Establishment of stable AcGFP1- or Nluc-expressing cells
SaPe-4, S2 and Sf9 cells were transfected with the vectors containing AcGFP1- and ZeoR-expression cassettes using FuGENE 6 (Promega). Five days after transfection, the SaPe-4 and Sf9 cells were treated with 100 µg/ml zeocin, while S2 cells were treated with 400 µg/ml zeocin. After three weeks of selection in zeocin-containing medium, the cells were subjected to flow cytometry analysis and image acquisition by a CytoFLEX S (Beckman Coulter Life Sciences, Indianapolis, IN, USA) and a BZ-X700 microscope (Keyence, Osaka, Japan), respectively. Similarly, stable Nluc-expressing S2 cells were established. Nluc activity was measured using an ARVO luminometer (PerkinElmer) with the Nano-Glo® Luciferase assay system (Promega).
Flow cytometry analysis
Transformed cells were stained with DAPI (Dojindo, Kamimashiki, Kumamoto, Japan). A CytoFLEX S flow cytometer (Beckman Coulter), equipped with 375-nm and 488-nm lasers, was used to detect the fluorescence of DAPI and AcGFP1, respectively. The gating hierarchy and dot-plot images of the SaPe-4 cells are shown in Fig. S6. The same gating method was applied to transformed S2 and Sf9 cells.

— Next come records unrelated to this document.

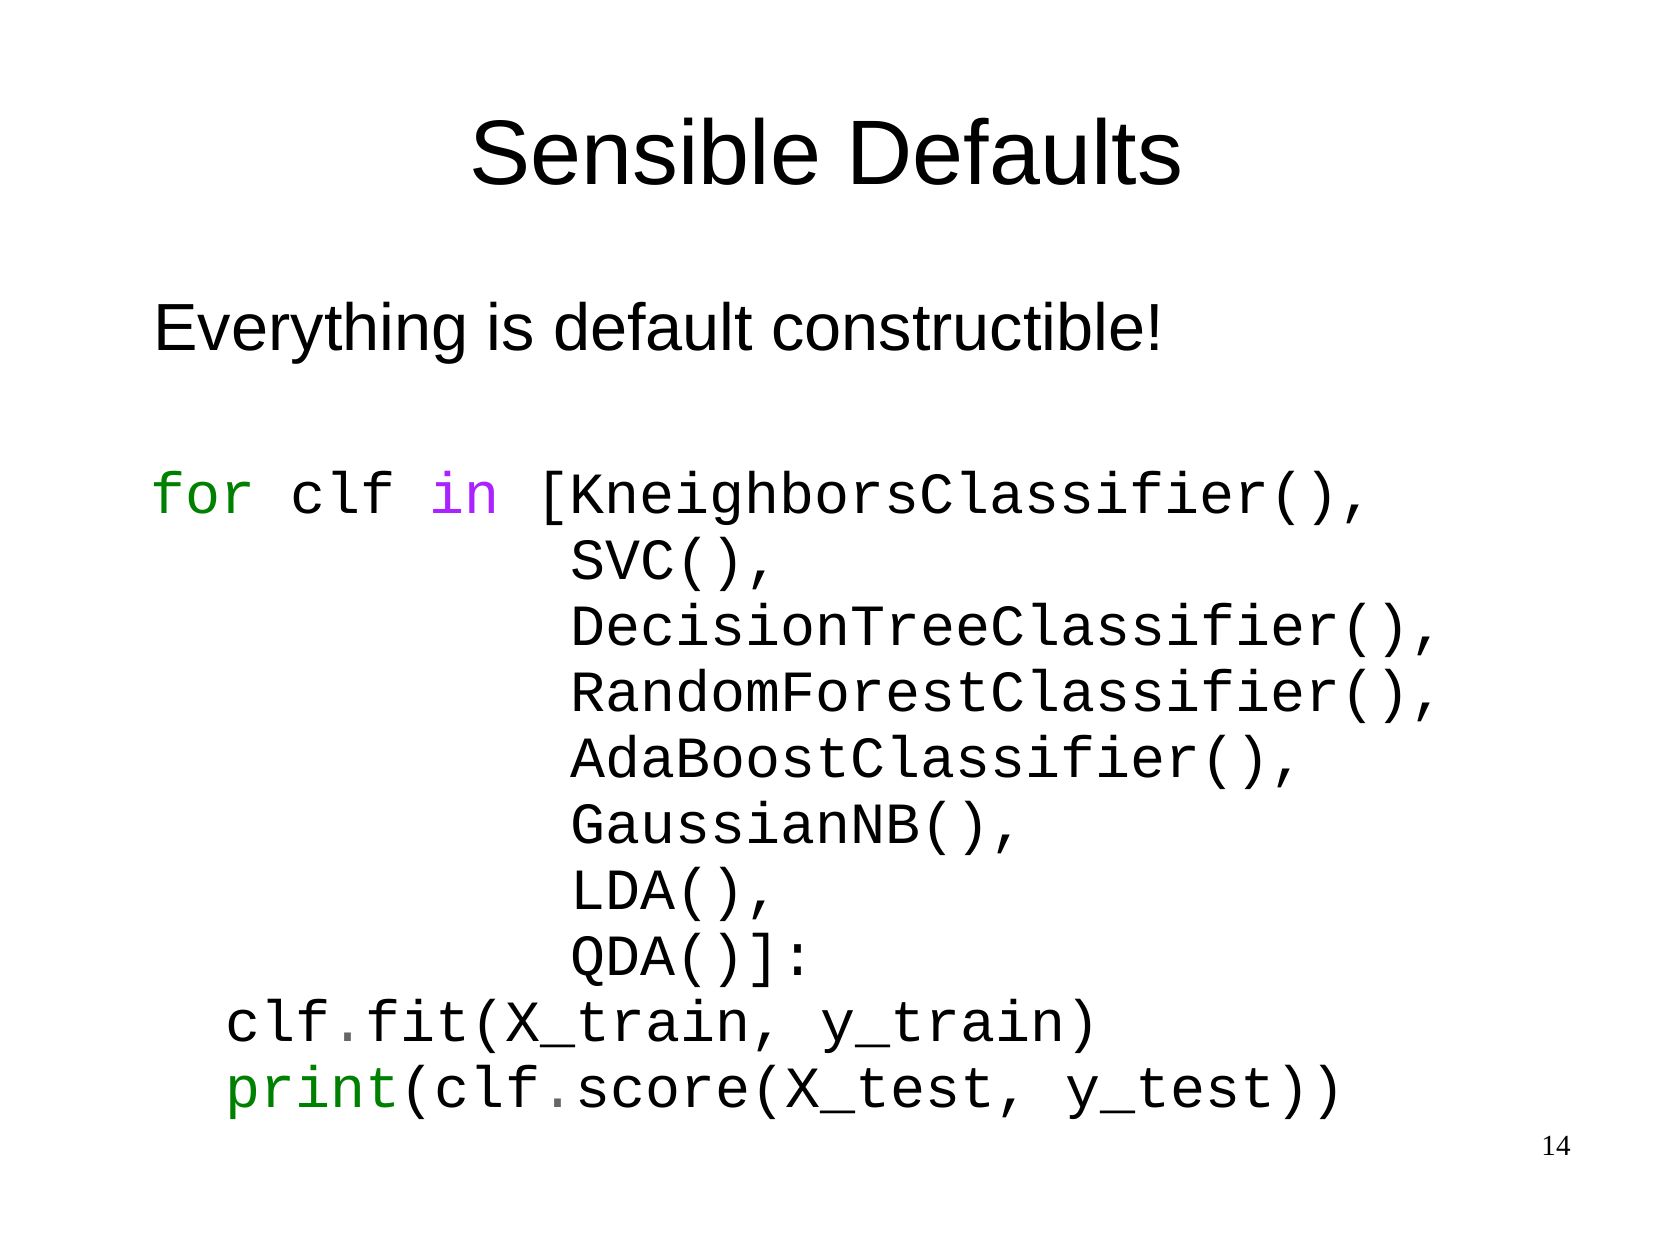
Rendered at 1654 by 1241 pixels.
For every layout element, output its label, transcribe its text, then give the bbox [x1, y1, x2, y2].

text_box for clf in [KneighborsClassifier(), SVC(), DecisionTreeClassifier(), RandomForestClassifier(), AdaBoostClassifier(), GaussianNB(), LDA(), QDA()]: clf.fit(X_train, y_train) print(clf.score(X_test, y_test)) [150, 464, 1446, 1126]
title Sensible Defaults [82, 49, 1571, 257]
list Everything is default constructible! [82, 290, 1571, 1010]
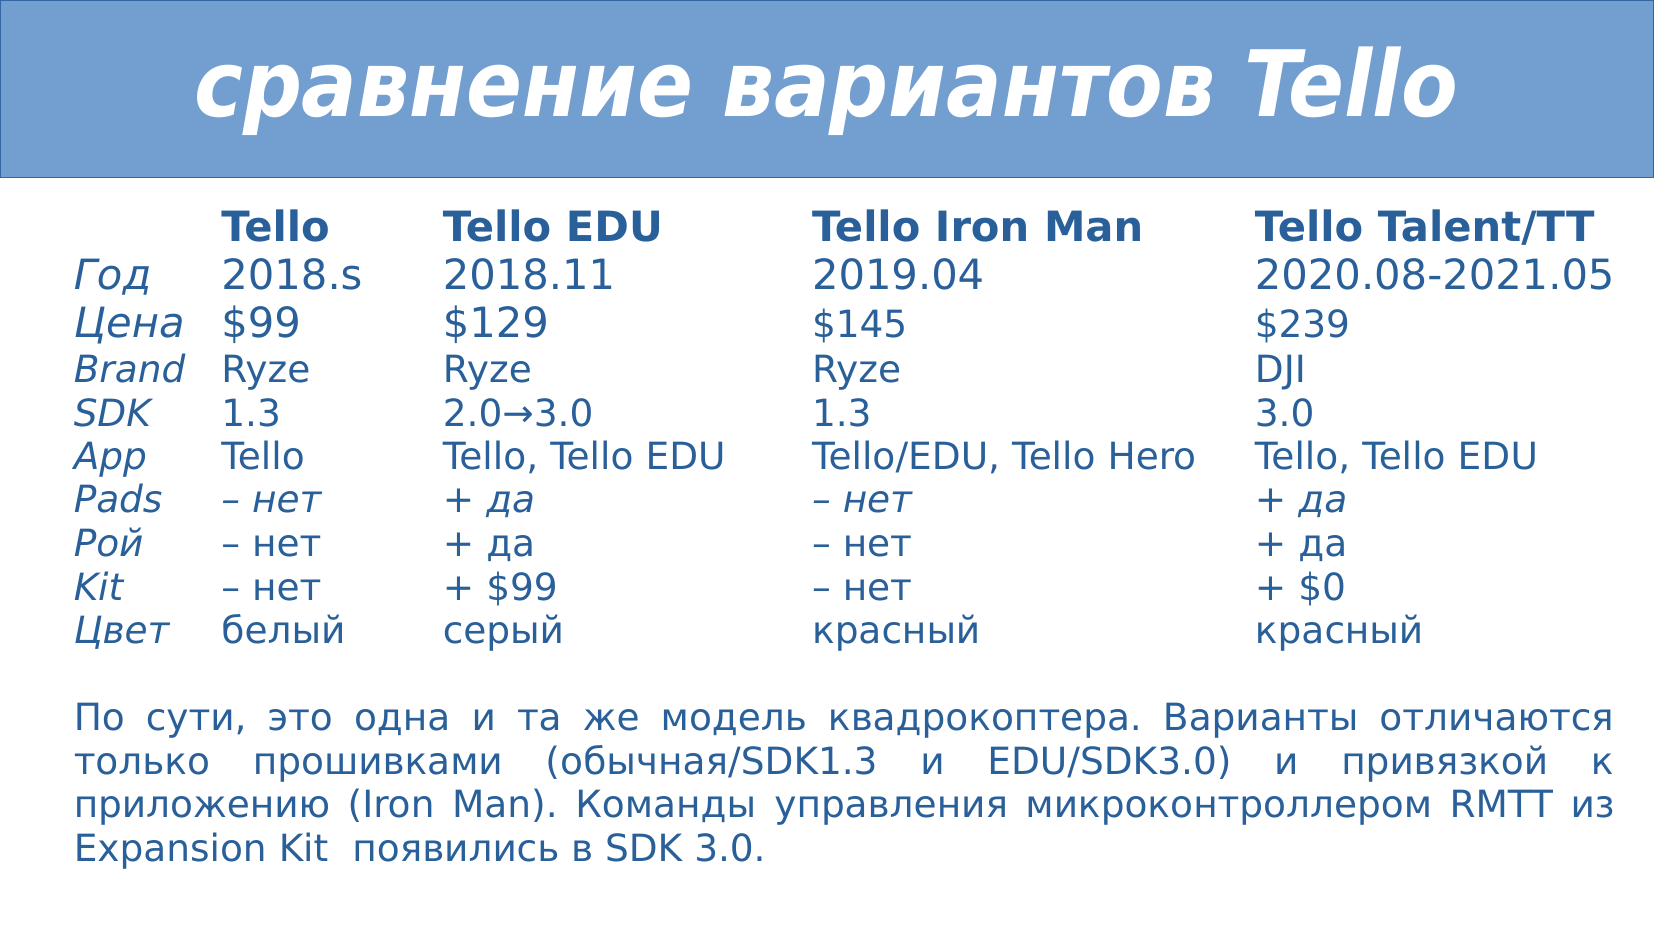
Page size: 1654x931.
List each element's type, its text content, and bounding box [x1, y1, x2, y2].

text_box [0, 0, 1654, 178]
text_box Tello Tello EDU Tello Iron Man Tello Talent/TT Год 2018.s 2018.11 2019.04 2020.08-2021.05 Цена $99 $129 $145 $239 Brand Ryze Ryze Ryze DJI SDK 1.3 2.0→3.0 1.3 3.0 App Tello Tello, Tello EDU Tello/EDU, Tello Hero Tello, Tello EDU Pads – нет + да – нет + да Рой – нет + да – нет + да Kit – нет + $99 – нет + $0 Цвет белый серый красный красный По сути, это одна и та же модель квадрокоптера. Варианты отличаются только прошивками (обычная/SDK1.3 и EDU/SDK3.0) и привязкой к приложению (Iron Man). Команды управления микроконтроллером RMTT из Expansion Kit появились в SDK 3.0. [59, 194, 1630, 886]
text_box сравнение вариантов Tello [11, 23, 1642, 178]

All data were expressed as mean ± SD. Statistical significance between two groups was examined by the Student t-test in Figs 1b,c and 2. Statistical significance among more than two groups was examined by ANOVA followed by Tukey test as a post-hoc test (Figs 1a, 3, 4, 5, S1 and S7). A p-value < 0.05 denoted a statistically significant difference. GraphPad Prism 8 software (GraphPad, San Diego, CA, USA) was used for the statistical analyses.